SQM Leads Lithium Forum 2019

SQM Leads Lithium Forum 2019


For the third year in a row, SQM was the main sponsor at this important gathering, where we had a lot to say and contribute as a company and as industry leaders.

The 3rd version of the Lithium Forum is a stage for debate among authorities, foreign experts, the most important producers and other parties involved in this business.

“At SQM we are investing US$380 million in projects to expand production on our lithium carbonate and lithium hydroxide lines,” commented Pablo Altimiras, Lithium and Iodine Commercial Senior Vice-President, who also added that “our responsibility to the lithium industry has led us to analyze production options in other countries. Today we are focused on a 45-thousand-ton lithium hydroxide project in Australia.”
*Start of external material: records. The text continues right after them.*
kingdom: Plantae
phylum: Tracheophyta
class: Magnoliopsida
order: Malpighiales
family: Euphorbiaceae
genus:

These comments from the first roundtable debate made it clear that SQM is betting on and hoping to maintain its leadership in the industry.

And that it is forecasting annual growth of 12% to 14% in lithium demand over the next 20 years, mainly because of the development of electromobility. As of April of this year, the number of electric cars surpassed 5.6 million units, with China being the main market, followed by Europe and the United States.

“Lithium still does not behave like a commodity. Maybe it will in the future,” remarked Altimiras, adding, “this year we expect three million electric cars to be sold, of which 1.6 will be sold in China.”

Given these figures, the Director of Strategy and Sustainability for the Chilean Development Corporation (Corfo), Victoria Paz, stressed the importance of Chile maintaining its market share and the value of traceability and R&D to accomplish this.

“It is important to manage expectations. Despite having a lot of resources, we are far from the distribution and manufacturing centers,” suggesting a challenge.

In this regard, in the second debate she took over the discussion and highlighted the need to move forward with value-added lithium products, along with a public-private association and a more organic plan with R&D playing a major role in mineral processing, enabling the industry to extend the business model for electric car batteries in the future.

The panelists agreed that lithium could face competition, such as hydrogen, but it is still far from displacing lithium in electromobility development. In simple terms, lithium will be around for a while and SQM continues to work to lead the industry and play a key role in developing the technology that moves the world.